··· LISTED ENTRIES

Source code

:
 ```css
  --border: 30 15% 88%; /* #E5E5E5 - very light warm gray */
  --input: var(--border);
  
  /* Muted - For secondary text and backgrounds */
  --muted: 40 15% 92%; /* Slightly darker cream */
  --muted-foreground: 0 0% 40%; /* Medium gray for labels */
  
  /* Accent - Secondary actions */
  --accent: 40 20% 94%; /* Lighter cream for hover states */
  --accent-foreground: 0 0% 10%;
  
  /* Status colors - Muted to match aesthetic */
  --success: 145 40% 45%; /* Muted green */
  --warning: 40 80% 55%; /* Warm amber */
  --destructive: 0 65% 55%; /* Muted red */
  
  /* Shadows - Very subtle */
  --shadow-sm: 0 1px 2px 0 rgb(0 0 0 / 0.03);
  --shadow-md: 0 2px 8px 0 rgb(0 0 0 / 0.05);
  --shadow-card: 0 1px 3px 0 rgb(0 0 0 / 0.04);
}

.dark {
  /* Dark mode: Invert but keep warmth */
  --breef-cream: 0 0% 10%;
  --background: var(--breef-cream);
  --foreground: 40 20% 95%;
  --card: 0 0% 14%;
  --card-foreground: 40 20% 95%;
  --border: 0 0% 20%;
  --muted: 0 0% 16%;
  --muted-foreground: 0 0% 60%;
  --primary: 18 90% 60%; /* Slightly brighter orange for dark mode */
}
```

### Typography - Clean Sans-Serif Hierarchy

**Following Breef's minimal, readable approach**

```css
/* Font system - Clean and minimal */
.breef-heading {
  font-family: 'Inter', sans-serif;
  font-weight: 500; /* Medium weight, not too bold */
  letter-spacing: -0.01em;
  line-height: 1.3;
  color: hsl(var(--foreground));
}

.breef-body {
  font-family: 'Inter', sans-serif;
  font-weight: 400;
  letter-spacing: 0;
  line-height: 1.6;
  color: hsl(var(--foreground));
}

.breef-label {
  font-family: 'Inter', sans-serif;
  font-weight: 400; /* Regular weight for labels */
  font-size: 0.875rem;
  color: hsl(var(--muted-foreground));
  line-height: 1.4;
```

······

→ **WHAT TO DO**
If a line in the data contains the string "foreground", copy it.

→ **ANSWER SPACE**
  --muted-foreground: 0 0% 40%; /* Medium gray for labels */
  --accent-foreground: 0 0% 10%;
  --foreground: 40 20% 95%;
  --card-foreground: 40 20% 95%;
  --muted-foreground: 0 0% 60%;
  color: hsl(var(--foreground));
  color: hsl(var(--foreground));
  color: hsl(var(--muted-foreground));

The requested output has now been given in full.